Born out of the ’90s coffee house scene, organic coffee accounts for $21 billion of all coffee imported to North America, reports Research and Markets. Though larger brands failed to crack the organic coffee market, The EverGreen Home found a niche in unroasted or green coffee beans, says Kelly Keenan, beverage buyer for Stop and Shop/Giant, subsidiary of mass-market grocer Ahold USA, which stocks The EverGreen Home Coffee. “It’s extremely unique and allows us to get in touch with the home coffee roasters in our customer base that we’ve never had a way to talk to before.”

A former NASDAQ market analyst, Bunch impressed the store’s executives by “knowing her product, her competitors her marketplace and her niche,” says James Sturgis, director of supplier diversity for Ahold USA. “I was more blown away by Sonia than I was her product.”

Bunch jumped into the java business right as the economy tanked and wasn’t able to secure a bank loan. The 46-year-old borrowed about $30,000 from friends and family, and nearly lost her house in order to can her first few orders of USDA certified organic, fair trade brews.
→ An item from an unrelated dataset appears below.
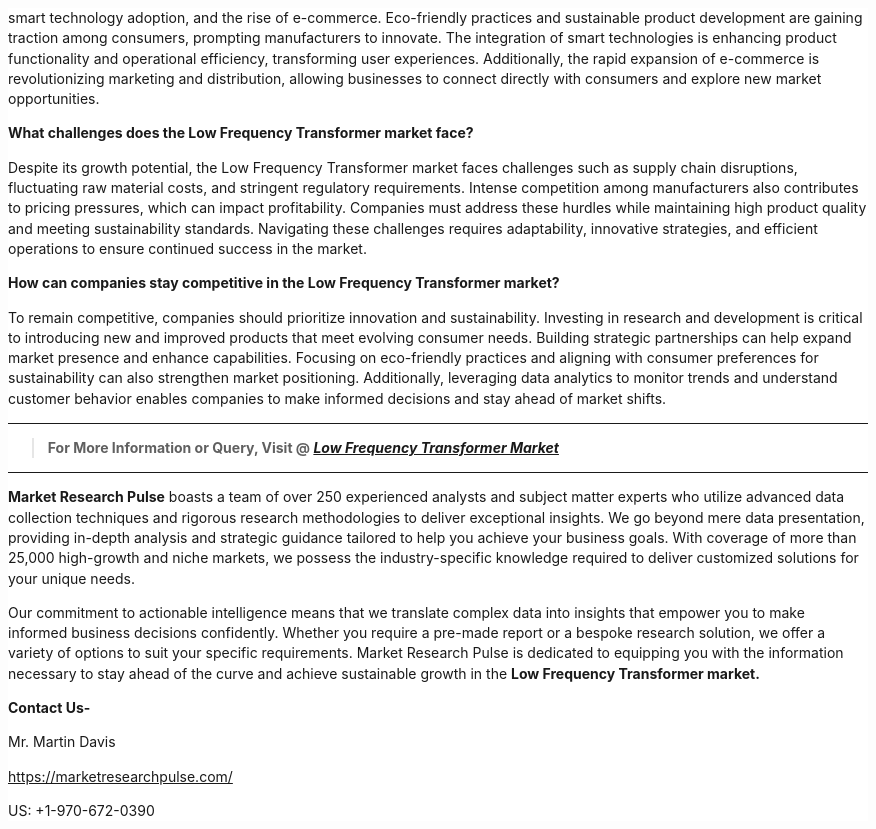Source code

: smart technology adoption, and the rise of e-commerce. Eco-friendly practices and sustainable product development are gaining traction among consumers, prompting manufacturers to innovate. The integration of smart technologies is enhancing product functionality and operational efficiency, transforming user experiences. Additionally, the rapid expansion of e-commerce is revolutionizing marketing and distribution, allowing businesses to connect directly with consumers and explore new market opportunities.</p><p><strong>What challenges does the Low Frequency Transformer market face?</strong></p><p>Despite its growth potential, the Low Frequency Transformer market faces challenges such as supply chain disruptions, fluctuating raw material costs, and stringent regulatory requirements. Intense competition among manufacturers also contributes to pricing pressures, which can impact profitability. Companies must address these hurdles while maintaining high product quality and meeting sustainability standards. Navigating these challenges requires adaptability, innovative strategies, and efficient operations to ensure continued success in the market.</p><p><strong>How can companies stay competitive in the Low Frequency Transformer market?</strong></p><p>To remain competitive, companies should prioritize innovation and sustainability. Investing in research and development is critical to introducing new and improved products that meet evolving consumer needs. Building strategic partnerships can help expand market presence and enhance capabilities. Focusing on eco-friendly practices and aligning with consumer preferences for sustainability can also strengthen market positioning. Additionally, leveraging data analytics to monitor trends and understand customer behavior enables companies to make informed decisions and stay ahead of market shifts.</p><hr /><blockquote><p><strong>For More Information or Query, Visit @&nbsp;<em><a href="https://marketresearchpulse.com/report/149602/low-frequency-transformer-market?utm_source=Linkedin&utm_medium=0114">Low Frequency Transformer Market</a></em></strong></p></blockquote><hr /><p><strong>Market Research Pulse</strong> boasts a team of over 250 experienced analysts and subject matter experts who utilize advanced data collection techniques and rigorous research methodologies to deliver exceptional insights. We go beyond mere data presentation, providing in-depth analysis and strategic guidance tailored to help you achieve your business goals. With coverage of more than 25,000 high-growth and niche markets, we possess the industry-specific knowledge required to deliver customized solutions for your unique needs.</p><p>Our commitment to actionable intelligence means that we translate complex data into insights that empower you to make informed business decisions confidently. Whether you require a pre-made report or a bespoke research solution, we offer a variety of options to suit your specific requirements. Market Research Pulse is dedicated to equipping you with the information necessary to stay ahead of the curve and achieve sustainable growth in the <strong>Low Frequency Transformer market.</strong></p><p><strong>Contact Us-</strong></p><p>Mr. Martin Davis</p><p>https://marketresearchpulse.com/</p><p>US: +1-970-672-0390</p>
Fulfilling the Giant Foods account in September 2009 proved an even taller order. “We went into a strategic alignment with the roasting company that we work with and they fronted the cost for us because they believed in the product so much,” Bunch says. The costs of roasting and canning took an $82,000 chunk out of her profits from the delivery. Bunch’s beans are procured through brokers that work directly with farms in Indonesia, Ethiopia and South America.

Bunch runs The EverGreen Home from her home office and spends about $5,000 annually on Website maintenance and trade shows where she promotes her coffee brand through lectures and home roasting demonstrations; her monthly in-store demos are free. The company also pays about $800 a year for memberships in the National Minority Supplier Diversity Council, the Organic Fair Trade Association and Green America.

Having operated in the red for nearly three years, Bunch expects revenues of $300,000 by year’s end, and projects revenues of $1 million in 2010 by expanding into an additional 380 Giant and Stop and Shop stores in New England.

While The EverGreen Home Coffee is also available at three Whole Foods Markets in Southwestern Maryland, the company also sells powdered Japanese-style green tea from it’s Internet storefront and has plans to sell Fair Trade honey, peanut butter, and hot cocoa. “We truly plan to become the brand to buy organics from,” Bunch says.

Perk up: Smart strategies for growing a grocery brand:

Value small steps. Beverage buyer Keenan says it’s a big leap of faith for a grocer to take on a fledgling brand, but building a stronger brand in smaller store makes your brand more solid.

Bite the big guys. Find a niche that puts such a big dent in a larger brand’s business that they want to buy you out just to get you off their back, says veteran diversity supplier manager Sturgis.

Talk to your buyer. Your idea of good sales may not match those of your buyer. Find out what her expectations are and exceed them, Sturgis says.